News that the diagnosis rates for prostate cancer happen to be down might ring as music to some people’s ears. The findings, however, aren’t necessarily great news for all men who may find their opportunities to treat higher risk forms of the disease diminish right along with recommendations for early screenings.
A drop in prostate cancer cases reported in the United States of some 30 percent has been witnessed since the Preventative Services Task Force issued a recommendation against routine prostate-specific antigen (PSA) screening tests for men. This simple blood test once served as a main pillar in the diagnosis of prostate cancer.
The PSA was pulled from the recommended roster because of the harm often associated with the detection and treatment of prostate cancer. For men with low-grade forms of the disease, overtreatment could unnecessarily lead to incontinence, impotence and other unpleasant side effects.

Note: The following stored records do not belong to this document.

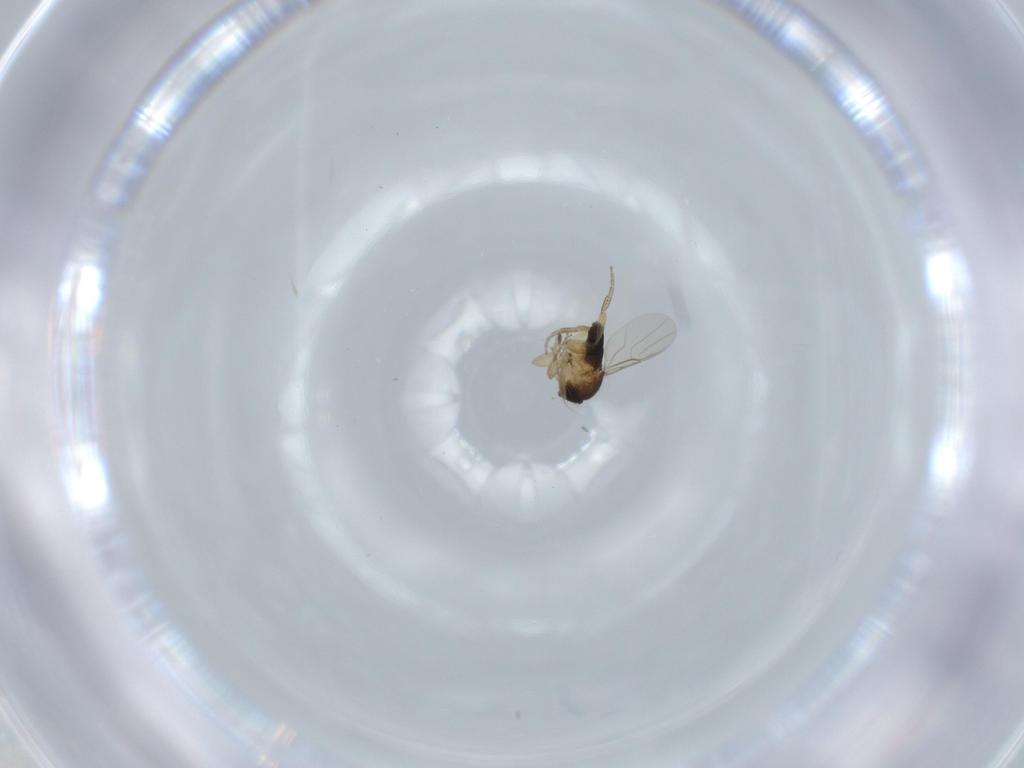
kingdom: Animalia
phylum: Arthropoda
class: Insecta
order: Diptera
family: Phoridae
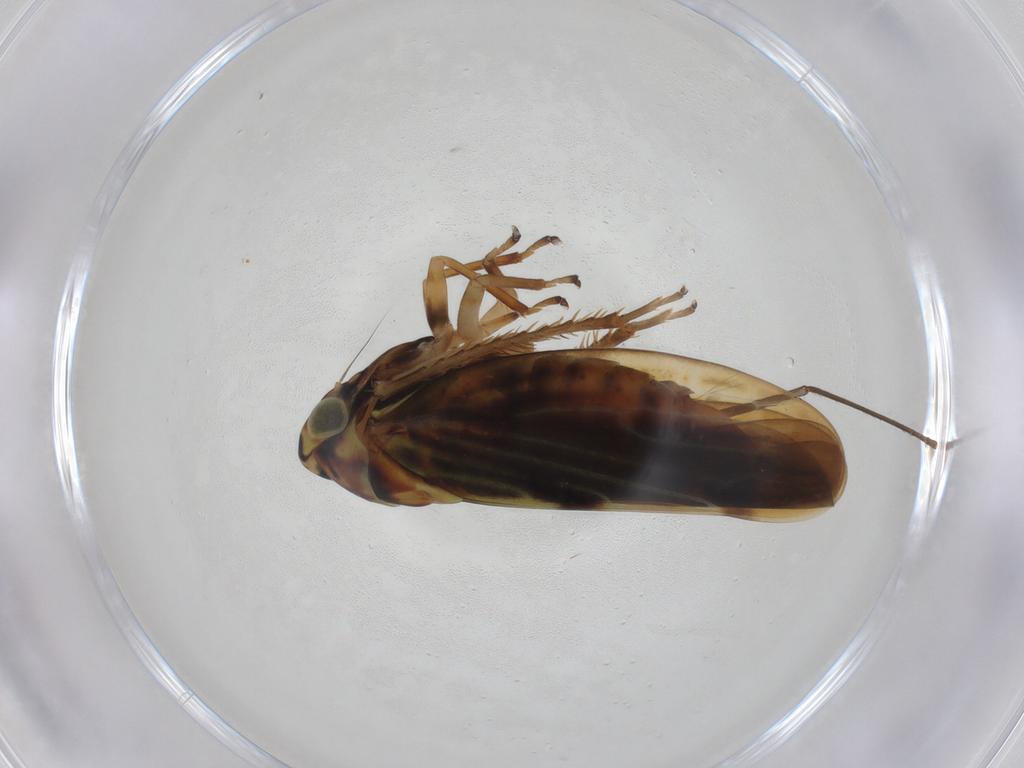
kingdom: Animalia
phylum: Arthropoda
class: Insecta
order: Hemiptera
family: Cicadellidae
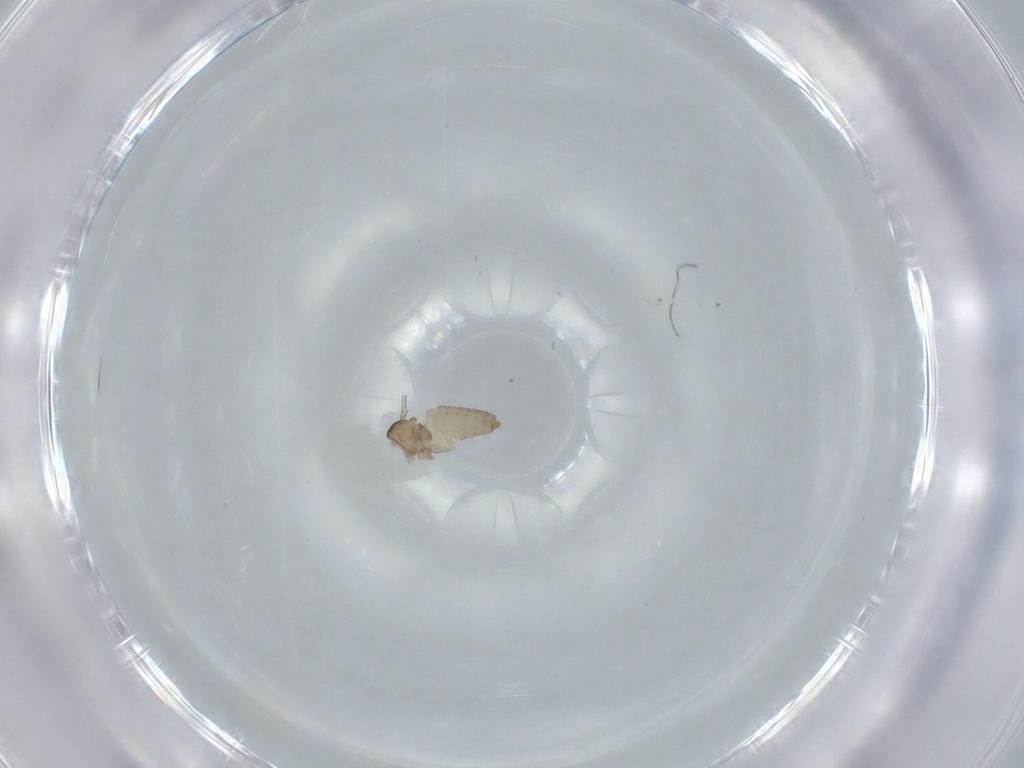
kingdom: Animalia
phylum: Arthropoda
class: Insecta
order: Diptera
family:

Deeming the PSA unreliable at best, its use in regular examinations has declined dramatically since the task force made draft recommendations in 2011.

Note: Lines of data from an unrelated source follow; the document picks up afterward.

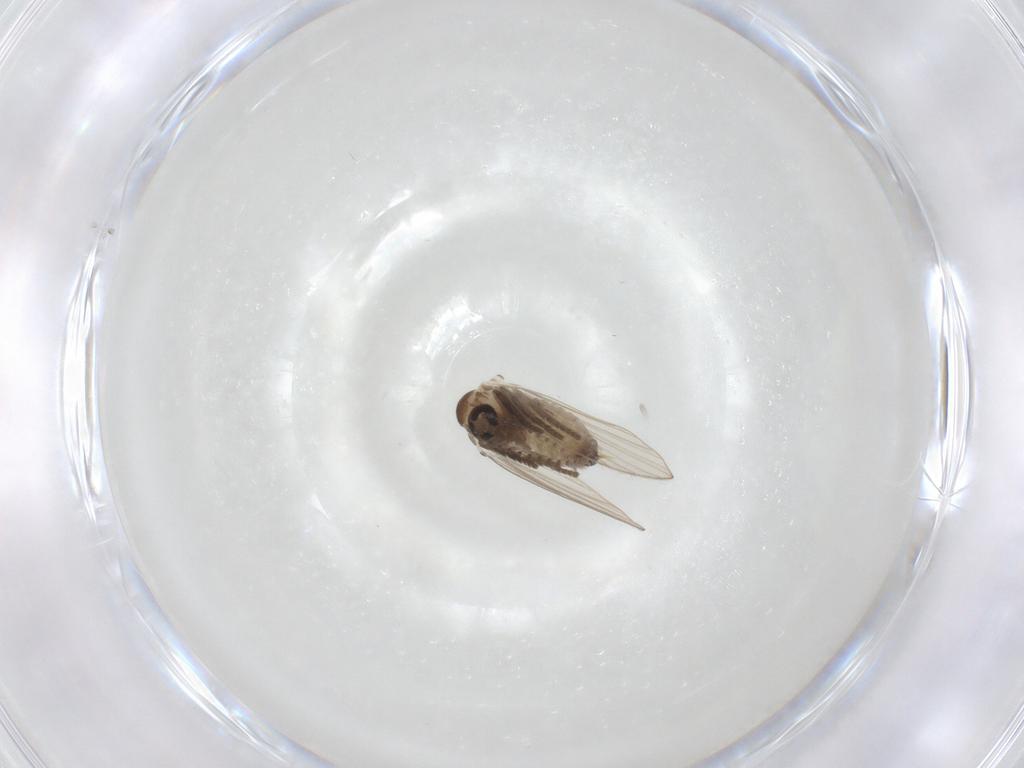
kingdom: Animalia
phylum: Arthropoda
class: Insecta
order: Diptera
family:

To gain a better understanding of the recommendation’s implications, researchers looked at figures from the National Cancer Database from January 2010 to December 2012. Just 12 months after the new guidelines were issued, researchers found a 37.9 percent reduction in the number of low-risk prostate cancer cases diagnosed.
While sparing men with low-risk forms of the disease from biopsies and other invasive tests and procedures is preferred, the removal of PSA screenings may not bode well for all. Some doctors fear that medium- and high-risk cases will go undiagnosed and untreated. With that in mind, men are urged to discuss their prostate cancer risks with their healthcare providers starting around the age of 40. For men who are deemed at higher risk for the disease, a more aggressive screening protocol may be indicated. The best advice, however, will come from a personal healthcare provider who is in tune to a man’s specific risk factors.